Records contained in a dataset
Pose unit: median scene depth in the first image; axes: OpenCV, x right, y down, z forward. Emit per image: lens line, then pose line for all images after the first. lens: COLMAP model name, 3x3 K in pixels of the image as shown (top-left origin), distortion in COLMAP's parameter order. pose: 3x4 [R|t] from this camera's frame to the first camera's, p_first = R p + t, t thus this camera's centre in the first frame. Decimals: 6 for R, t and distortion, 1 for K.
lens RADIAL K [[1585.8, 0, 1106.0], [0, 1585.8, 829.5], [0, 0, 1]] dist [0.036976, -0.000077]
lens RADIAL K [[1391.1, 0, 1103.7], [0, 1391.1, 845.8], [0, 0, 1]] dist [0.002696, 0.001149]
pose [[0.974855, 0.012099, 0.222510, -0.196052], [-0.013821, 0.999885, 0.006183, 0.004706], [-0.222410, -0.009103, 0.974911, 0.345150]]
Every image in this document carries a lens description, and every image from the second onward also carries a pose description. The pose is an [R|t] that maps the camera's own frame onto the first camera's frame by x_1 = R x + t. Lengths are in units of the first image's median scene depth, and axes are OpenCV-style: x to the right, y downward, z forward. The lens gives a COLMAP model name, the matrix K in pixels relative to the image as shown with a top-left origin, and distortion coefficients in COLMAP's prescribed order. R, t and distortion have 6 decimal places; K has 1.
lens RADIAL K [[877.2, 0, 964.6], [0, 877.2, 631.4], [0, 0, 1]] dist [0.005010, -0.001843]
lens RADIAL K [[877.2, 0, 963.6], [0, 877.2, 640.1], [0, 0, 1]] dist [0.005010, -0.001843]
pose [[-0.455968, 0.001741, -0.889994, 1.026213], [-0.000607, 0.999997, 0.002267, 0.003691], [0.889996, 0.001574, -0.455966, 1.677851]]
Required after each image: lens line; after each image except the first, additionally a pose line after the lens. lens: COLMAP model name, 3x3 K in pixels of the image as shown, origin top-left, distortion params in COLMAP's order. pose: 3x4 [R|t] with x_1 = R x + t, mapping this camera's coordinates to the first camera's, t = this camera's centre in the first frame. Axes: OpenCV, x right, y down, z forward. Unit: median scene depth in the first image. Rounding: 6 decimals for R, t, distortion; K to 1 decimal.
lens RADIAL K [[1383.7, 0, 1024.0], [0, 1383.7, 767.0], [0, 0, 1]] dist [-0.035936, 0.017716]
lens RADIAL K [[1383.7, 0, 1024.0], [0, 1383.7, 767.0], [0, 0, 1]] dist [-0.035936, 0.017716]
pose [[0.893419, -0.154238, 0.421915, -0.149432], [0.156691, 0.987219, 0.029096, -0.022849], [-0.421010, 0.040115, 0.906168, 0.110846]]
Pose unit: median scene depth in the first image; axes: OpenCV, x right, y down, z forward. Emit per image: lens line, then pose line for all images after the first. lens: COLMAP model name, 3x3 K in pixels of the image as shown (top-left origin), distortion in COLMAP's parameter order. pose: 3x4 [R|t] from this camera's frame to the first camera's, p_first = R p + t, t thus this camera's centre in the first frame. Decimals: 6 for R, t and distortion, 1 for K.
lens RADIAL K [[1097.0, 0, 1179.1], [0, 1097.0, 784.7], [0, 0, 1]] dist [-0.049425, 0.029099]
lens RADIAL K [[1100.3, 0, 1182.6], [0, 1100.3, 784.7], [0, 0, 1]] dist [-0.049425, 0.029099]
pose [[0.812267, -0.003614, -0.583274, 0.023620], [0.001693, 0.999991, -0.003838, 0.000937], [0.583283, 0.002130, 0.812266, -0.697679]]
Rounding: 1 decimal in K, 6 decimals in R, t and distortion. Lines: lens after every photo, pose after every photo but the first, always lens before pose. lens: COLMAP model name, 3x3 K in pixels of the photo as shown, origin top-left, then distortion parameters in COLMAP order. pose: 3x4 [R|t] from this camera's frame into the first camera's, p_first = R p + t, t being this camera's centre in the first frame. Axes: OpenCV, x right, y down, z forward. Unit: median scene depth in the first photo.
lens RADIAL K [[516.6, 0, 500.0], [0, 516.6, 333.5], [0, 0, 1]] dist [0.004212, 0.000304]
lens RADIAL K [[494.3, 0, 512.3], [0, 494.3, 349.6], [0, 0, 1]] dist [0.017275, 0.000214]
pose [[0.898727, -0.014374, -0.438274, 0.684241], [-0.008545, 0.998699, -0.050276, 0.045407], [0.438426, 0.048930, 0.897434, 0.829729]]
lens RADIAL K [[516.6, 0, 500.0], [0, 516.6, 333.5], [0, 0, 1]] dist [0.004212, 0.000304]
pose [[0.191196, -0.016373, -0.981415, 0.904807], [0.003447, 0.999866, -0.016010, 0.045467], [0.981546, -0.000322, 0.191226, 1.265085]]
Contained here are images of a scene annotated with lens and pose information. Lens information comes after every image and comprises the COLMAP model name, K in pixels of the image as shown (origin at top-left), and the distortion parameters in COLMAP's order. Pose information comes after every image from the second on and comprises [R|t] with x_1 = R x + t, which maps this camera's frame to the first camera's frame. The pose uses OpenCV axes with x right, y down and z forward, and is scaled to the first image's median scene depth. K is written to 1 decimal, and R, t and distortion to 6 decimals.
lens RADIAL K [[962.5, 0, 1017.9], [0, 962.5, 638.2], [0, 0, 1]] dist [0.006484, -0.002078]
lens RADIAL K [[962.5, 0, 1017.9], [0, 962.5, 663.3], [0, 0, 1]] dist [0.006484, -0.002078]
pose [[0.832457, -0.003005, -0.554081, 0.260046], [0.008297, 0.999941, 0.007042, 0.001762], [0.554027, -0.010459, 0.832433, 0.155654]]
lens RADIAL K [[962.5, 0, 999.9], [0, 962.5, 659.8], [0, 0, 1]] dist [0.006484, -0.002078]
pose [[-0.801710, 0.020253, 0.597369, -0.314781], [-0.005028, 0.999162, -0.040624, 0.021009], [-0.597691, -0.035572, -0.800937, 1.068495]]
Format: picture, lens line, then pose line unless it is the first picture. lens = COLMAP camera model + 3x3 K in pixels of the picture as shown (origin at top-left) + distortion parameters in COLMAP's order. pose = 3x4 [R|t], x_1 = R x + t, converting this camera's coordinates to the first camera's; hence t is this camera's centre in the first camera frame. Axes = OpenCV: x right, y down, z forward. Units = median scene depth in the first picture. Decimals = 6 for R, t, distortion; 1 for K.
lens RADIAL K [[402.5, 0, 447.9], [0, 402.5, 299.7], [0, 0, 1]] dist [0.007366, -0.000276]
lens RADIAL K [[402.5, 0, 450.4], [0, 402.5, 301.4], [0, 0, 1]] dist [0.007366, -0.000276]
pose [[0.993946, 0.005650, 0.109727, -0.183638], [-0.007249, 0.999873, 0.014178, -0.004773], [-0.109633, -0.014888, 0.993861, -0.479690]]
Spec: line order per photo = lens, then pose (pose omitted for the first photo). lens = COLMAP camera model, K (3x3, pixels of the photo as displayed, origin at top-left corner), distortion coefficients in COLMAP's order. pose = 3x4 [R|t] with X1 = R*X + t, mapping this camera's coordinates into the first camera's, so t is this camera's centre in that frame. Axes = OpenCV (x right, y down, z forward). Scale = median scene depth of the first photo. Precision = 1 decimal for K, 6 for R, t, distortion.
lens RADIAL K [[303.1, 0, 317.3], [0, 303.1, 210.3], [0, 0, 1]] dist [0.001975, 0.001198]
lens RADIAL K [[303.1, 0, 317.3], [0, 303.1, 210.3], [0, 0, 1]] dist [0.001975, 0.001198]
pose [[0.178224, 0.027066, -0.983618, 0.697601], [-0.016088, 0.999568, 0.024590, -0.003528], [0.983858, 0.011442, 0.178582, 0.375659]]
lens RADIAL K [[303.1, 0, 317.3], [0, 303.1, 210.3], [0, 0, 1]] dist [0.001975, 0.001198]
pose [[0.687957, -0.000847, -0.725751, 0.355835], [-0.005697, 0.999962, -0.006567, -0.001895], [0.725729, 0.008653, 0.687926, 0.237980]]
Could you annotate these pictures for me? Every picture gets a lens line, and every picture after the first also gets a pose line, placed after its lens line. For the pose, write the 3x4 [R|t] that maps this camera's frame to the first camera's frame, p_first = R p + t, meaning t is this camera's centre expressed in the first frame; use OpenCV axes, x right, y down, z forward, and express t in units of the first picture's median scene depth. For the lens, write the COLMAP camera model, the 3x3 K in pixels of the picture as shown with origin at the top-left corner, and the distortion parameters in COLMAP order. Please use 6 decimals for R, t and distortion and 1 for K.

* _Your assignment_:
Please reproduce, unchanged, the part of the entries above that opens with the line containing "Rounding: 1 decimal" and closes with the line containing "-0.000322, 0.191226, 1.265085]]", including both of those lines.

* _Result of this exercise_:
Rounding: 1 decimal in K, 6 decimals in R, t and distortion. Lines: lens after every photo, pose after every photo but the first, always lens before pose. lens: COLMAP model name, 3x3 K in pixels of the photo as shown, origin top-left, then distortion parameters in COLMAP order. pose: 3x4 [R|t] from this camera's frame into the first camera's, p_first = R p + t, t being this camera's centre in the first frame. Axes: OpenCV, x right, y down, z forward. Unit: median scene depth in the first photo.
lens RADIAL K [[516.6, 0, 500.0], [0, 516.6, 333.5], [0, 0, 1]] dist [0.004212, 0.000304]
lens RADIAL K [[494.3, 0, 512.3], [0, 494.3, 349.6], [0, 0, 1]] dist [0.017275, 0.000214]
pose [[0.898727, -0.014374, -0.438274, 0.684241], [-0.008545, 0.998699, -0.050276, 0.045407], [0.438426, 0.048930, 0.897434, 0.829729]]
lens RADIAL K [[516.6, 0, 500.0], [0, 516.6, 333.5], [0, 0, 1]] dist [0.004212, 0.000304]
pose [[0.191196, -0.016373, -0.981415, 0.904807], [0.003447, 0.999866, -0.016010, 0.045467], [0.981546, -0.000322, 0.191226, 1.265085]]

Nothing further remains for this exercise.